__Excerpted text__:
☆ ☆ ☆
# DT swiss Aerolite or Competition



## kukula (Feb 23, 2008)

So I'm building up a new wheelset on DT 180 hubs and Enve 4.5s. My LBS is recommending me the DT Competition instead of the Aerolites. His rationale being the Competition will make for an even stiffer wheelsets. Now I have no prior experience with both spokes although I felt that the Aerolites should be stiff enough, being that I never have any complains with both my Zipp 303 and 404s using the Sapims which from what I've heard are pretty much similar performance wise as the Aerolites. Thoughts?


----------



## Mike T. (Feb 3, 2004)

The LBS might know something we don't - your weight & riding style!


----------



## kukula (Feb 23, 2008)

Oh yea how can I miss that lol. really getting old  I'm 5'9". 185 lbs. been riding 30 years. Usually logs around 4k miles a year. Around 90% of my rides are on flat, well paved roads. Current bike is a Giant Propel. I'm a fairly aggrssive rider. Love to ride fast esp on group rides. Hope this helps


----------



## Mike T. (Feb 3, 2004)
☆ ☆ ☆
Rows from a dataset
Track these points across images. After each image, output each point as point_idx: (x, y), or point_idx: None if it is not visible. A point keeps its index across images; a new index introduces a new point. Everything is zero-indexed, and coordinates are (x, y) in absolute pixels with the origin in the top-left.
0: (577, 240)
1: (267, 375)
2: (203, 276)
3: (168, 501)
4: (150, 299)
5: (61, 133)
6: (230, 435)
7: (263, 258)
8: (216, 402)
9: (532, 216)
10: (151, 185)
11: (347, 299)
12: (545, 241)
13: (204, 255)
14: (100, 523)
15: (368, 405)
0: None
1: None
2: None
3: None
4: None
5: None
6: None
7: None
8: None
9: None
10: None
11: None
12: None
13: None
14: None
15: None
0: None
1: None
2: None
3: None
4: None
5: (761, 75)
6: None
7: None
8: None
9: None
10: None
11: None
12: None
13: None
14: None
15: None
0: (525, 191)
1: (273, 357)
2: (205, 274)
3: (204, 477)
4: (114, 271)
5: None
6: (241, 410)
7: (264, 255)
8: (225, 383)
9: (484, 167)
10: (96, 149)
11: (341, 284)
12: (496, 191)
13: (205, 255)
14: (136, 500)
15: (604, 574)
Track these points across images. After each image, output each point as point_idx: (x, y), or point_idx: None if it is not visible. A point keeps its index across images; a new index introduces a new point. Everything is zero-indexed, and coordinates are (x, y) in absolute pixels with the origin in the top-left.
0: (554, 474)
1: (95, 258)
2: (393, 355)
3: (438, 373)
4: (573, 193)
☆ ☆ ☆
__Required task 1__:
In the spoke thread, what hubs and rims is kukula using for the new wheelset?
__Required task 2__:
Revise the spoke thread passage starting with "So I'm building" and going on through "weight & riding style!" by changing "LBS" to "local bike shop".
You won't need any of the data.

__Correct response 1__:
DT 180 hubs and Enve 4.5s.

__Correct response 2__:
So I'm building up a new wheelset on DT 180 hubs and Enve 4.5s. My local bike shop is recommending me the DT Competition instead of the Aerolites. His rationale being the Competition will make for an even stiffer wheelsets. Now I have no prior experience with both spokes although I felt that the Aerolites should be stiff enough, being that I never have any complains with both my Zipp 303 and 404s using the Sapims which from what I've heard are pretty much similar performance wise as the Aerolites. Thoughts?


----------



## Mike T. (Feb 3, 2004)

The local bike shop might know something we don't - your weight & riding style!